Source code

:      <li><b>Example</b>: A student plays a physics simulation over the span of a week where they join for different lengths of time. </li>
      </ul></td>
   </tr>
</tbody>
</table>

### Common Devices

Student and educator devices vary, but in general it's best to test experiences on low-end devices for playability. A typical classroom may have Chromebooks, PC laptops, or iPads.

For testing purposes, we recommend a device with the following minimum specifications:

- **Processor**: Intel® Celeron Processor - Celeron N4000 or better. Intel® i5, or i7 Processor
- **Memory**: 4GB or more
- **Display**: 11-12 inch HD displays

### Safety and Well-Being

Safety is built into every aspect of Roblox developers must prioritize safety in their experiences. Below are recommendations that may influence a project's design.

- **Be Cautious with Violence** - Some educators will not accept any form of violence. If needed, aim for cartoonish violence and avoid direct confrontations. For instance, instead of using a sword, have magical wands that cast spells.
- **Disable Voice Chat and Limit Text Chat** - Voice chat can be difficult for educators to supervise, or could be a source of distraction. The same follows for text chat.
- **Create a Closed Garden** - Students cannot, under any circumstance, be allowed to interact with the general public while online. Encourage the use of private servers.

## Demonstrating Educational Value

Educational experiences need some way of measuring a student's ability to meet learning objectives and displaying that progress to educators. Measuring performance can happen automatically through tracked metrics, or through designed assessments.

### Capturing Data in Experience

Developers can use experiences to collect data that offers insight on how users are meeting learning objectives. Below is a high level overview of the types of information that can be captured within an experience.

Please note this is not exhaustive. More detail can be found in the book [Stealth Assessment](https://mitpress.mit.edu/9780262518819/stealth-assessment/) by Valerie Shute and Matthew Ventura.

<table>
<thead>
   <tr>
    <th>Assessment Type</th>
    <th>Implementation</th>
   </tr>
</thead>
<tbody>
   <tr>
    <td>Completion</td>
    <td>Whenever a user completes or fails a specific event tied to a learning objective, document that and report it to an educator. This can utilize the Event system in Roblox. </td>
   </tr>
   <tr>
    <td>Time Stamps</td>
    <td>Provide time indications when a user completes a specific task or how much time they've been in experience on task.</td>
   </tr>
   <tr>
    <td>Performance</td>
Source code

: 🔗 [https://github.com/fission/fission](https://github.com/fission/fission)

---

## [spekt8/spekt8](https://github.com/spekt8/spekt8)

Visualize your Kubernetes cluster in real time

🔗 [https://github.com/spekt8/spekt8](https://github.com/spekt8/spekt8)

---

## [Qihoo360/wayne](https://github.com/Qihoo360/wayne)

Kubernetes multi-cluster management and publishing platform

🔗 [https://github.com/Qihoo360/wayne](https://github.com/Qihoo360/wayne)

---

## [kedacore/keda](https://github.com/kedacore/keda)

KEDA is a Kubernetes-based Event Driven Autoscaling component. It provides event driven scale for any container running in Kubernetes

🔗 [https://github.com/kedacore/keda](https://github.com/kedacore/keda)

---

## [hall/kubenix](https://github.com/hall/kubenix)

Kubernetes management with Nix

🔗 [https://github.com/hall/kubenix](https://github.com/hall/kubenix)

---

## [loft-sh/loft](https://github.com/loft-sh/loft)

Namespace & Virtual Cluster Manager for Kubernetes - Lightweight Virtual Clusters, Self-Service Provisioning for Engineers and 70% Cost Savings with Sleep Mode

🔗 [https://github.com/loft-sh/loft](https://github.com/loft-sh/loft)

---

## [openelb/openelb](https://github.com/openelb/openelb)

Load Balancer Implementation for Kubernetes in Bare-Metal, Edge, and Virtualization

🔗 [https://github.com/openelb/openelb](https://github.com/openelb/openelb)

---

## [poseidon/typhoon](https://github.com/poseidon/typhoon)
☆ ☆ ☆ ☆ ☆
* **Problem details**: Go line by line through the records above and copy each one containing "completes".

* **Solution**:
    <td>Whenever a user completes or fails a specific event tied to a learning objective, document that and report it to an educator. This can utilize the Event system in Roblox. </td>
    <td>Provide time indications when a user completes a specific task or how much time they've been in experience on task.</td>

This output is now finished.